**AIM OF THE TASK**
Return every line from the listing where the word "quantitative" occurs.
- - - - - - -
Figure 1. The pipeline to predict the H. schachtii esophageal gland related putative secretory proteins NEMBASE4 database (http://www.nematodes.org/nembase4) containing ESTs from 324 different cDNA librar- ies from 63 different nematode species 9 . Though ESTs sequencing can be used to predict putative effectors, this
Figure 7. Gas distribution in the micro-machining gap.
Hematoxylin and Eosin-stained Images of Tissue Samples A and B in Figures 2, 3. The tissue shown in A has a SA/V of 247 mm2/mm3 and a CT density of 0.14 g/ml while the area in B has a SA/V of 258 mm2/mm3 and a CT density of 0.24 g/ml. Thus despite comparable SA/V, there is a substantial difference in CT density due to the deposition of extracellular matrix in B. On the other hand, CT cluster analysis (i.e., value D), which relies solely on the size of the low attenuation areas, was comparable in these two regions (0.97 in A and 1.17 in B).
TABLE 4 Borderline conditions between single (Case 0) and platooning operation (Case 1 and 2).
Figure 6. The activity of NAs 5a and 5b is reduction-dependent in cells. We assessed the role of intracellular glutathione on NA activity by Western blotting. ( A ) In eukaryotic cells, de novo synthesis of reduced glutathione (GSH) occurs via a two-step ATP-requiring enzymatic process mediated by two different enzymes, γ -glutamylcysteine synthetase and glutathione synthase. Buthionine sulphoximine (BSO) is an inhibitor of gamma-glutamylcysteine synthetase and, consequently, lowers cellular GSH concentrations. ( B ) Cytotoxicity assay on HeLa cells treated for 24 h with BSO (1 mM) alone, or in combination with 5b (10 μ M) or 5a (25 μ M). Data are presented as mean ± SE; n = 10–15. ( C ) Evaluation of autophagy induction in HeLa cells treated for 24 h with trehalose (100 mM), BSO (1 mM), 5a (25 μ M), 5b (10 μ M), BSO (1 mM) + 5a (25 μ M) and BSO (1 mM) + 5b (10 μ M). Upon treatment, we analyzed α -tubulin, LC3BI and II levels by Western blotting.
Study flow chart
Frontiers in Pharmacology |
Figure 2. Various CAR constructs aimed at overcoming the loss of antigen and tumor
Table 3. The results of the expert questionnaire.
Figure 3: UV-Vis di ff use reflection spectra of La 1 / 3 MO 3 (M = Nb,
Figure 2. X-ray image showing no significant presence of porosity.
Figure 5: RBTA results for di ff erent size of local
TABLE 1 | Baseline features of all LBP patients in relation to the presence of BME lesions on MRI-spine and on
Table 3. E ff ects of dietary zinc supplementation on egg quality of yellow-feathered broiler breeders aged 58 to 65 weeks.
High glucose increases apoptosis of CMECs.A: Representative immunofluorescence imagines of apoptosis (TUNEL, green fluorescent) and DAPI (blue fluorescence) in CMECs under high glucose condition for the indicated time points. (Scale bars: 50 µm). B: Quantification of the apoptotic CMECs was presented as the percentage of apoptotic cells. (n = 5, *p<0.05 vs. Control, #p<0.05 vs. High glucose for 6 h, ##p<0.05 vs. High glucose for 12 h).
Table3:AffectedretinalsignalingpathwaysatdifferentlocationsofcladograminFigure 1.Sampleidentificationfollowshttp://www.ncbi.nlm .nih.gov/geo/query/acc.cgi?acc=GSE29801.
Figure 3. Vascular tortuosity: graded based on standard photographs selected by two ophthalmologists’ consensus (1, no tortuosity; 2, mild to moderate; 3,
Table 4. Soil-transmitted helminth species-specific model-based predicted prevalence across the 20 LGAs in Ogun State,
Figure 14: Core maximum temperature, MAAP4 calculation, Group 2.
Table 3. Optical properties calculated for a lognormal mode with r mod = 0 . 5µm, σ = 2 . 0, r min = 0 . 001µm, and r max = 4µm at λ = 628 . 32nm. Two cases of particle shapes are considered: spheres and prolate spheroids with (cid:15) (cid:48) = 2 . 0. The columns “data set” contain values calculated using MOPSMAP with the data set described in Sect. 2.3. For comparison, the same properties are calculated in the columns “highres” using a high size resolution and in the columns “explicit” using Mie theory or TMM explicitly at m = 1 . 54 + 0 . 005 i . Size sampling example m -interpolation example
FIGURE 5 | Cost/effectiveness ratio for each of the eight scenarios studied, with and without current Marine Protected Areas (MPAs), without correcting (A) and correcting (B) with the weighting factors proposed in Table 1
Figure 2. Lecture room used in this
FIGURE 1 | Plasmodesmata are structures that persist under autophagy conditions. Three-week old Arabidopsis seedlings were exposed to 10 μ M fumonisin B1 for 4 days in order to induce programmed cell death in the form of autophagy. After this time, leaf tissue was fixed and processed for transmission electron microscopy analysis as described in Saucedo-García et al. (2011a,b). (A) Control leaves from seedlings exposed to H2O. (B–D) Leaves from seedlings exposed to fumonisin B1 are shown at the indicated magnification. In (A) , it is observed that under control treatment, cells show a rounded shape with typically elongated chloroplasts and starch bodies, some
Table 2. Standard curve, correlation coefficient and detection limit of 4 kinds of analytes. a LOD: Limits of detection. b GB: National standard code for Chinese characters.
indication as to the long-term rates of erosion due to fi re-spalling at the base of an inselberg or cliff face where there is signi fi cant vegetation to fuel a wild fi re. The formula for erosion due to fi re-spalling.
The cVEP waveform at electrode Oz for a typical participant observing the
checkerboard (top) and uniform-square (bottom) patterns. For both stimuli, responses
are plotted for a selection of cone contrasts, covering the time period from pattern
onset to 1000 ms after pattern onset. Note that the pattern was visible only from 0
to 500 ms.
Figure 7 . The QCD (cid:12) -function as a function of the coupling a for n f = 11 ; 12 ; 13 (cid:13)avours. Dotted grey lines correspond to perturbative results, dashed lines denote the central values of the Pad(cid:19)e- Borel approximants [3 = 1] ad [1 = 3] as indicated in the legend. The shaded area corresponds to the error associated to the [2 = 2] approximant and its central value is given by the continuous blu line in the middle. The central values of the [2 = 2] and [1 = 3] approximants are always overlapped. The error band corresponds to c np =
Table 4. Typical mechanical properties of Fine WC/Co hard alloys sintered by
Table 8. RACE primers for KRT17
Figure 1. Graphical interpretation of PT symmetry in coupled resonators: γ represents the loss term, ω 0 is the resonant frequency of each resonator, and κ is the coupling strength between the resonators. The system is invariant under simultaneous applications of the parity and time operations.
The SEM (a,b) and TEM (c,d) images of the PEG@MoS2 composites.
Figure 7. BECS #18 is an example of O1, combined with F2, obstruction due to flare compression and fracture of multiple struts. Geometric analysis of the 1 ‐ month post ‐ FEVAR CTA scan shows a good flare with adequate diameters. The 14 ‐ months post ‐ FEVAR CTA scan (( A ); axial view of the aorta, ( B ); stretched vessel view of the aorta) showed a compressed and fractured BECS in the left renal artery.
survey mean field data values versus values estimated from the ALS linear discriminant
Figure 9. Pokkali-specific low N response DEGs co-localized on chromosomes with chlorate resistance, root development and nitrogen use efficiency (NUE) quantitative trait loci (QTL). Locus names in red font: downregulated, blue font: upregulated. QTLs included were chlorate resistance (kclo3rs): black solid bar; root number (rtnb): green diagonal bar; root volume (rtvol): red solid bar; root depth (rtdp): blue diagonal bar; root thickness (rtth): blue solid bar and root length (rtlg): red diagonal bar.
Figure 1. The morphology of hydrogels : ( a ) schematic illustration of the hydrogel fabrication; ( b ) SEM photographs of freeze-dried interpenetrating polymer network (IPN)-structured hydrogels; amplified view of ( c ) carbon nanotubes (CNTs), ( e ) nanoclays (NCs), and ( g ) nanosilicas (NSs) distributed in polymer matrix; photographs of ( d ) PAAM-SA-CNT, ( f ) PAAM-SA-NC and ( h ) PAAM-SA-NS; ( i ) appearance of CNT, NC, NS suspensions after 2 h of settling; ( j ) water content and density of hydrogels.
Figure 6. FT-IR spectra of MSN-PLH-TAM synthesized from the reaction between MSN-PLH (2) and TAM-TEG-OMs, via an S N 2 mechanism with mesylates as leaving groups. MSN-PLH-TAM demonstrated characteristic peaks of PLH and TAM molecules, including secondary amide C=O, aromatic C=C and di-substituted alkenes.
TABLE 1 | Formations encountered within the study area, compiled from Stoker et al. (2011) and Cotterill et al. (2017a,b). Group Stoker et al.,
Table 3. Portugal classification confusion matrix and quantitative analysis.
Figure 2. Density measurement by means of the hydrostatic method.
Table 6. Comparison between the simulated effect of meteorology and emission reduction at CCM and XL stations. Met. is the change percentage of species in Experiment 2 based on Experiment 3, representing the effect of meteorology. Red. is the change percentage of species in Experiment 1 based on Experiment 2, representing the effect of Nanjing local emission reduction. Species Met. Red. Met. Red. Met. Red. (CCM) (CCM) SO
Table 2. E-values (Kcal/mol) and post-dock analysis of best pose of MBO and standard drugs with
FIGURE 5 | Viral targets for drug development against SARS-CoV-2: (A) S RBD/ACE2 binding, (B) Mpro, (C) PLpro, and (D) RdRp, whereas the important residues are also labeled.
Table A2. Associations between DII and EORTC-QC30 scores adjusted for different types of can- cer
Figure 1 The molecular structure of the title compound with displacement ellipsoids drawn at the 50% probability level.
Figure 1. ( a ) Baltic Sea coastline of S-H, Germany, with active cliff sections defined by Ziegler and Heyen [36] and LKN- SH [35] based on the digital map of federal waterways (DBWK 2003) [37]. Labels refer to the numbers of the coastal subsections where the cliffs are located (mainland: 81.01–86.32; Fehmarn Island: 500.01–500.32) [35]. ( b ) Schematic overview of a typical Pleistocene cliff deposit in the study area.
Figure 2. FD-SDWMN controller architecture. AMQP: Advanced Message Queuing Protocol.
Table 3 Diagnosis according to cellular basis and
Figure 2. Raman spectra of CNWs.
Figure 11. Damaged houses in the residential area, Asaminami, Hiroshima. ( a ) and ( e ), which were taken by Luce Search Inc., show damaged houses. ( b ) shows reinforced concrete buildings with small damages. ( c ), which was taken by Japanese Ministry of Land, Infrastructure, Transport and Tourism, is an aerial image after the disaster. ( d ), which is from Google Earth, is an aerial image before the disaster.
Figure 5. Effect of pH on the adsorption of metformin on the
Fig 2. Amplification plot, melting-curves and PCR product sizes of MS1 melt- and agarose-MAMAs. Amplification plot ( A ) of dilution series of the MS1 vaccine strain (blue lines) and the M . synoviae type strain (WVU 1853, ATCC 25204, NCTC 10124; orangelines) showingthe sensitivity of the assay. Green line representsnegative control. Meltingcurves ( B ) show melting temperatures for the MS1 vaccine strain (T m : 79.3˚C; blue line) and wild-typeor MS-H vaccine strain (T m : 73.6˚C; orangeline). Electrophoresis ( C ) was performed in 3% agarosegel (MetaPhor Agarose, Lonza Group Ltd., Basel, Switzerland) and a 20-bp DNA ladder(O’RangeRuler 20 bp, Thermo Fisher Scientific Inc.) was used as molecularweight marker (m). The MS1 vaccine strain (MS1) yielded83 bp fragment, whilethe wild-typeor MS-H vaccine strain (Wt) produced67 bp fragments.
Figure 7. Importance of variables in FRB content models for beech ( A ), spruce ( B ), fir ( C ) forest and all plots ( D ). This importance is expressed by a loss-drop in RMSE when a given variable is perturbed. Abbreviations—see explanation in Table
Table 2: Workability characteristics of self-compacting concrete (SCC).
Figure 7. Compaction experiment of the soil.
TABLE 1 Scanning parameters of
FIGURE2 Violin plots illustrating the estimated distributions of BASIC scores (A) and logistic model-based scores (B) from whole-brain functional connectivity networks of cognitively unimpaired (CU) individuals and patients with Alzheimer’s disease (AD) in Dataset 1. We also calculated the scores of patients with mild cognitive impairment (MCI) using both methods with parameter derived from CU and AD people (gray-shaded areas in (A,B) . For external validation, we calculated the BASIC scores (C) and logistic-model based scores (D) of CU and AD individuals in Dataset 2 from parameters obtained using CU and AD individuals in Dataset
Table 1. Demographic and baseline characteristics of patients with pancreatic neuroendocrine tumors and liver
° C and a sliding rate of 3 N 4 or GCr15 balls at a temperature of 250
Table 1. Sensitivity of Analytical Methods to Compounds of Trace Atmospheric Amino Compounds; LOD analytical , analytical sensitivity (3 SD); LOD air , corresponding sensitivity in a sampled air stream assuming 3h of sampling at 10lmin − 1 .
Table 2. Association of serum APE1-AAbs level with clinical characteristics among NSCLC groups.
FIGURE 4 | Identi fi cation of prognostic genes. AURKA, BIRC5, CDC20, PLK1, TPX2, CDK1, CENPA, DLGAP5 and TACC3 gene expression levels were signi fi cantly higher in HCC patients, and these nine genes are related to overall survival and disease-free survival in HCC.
- - - - - - -
**RESPONSE TO THIS TASK**
Figure 9. Pokkali-specific low N response DEGs co-localized on chromosomes with chlorate resistance, root development and nitrogen use efficiency (NUE) quantitative trait loci (QTL). Locus names in red font: downregulated, blue font: upregulated. QTLs included were chlorate resistance (kclo3rs): black solid bar; root number (rtnb): green diagonal bar; root volume (rtvol): red solid bar; root depth (rtdp): blue diagonal bar; root thickness (rtth): blue solid bar and root length (rtlg): red diagonal bar.
Table 3. Portugal classification confusion matrix and quantitative analysis.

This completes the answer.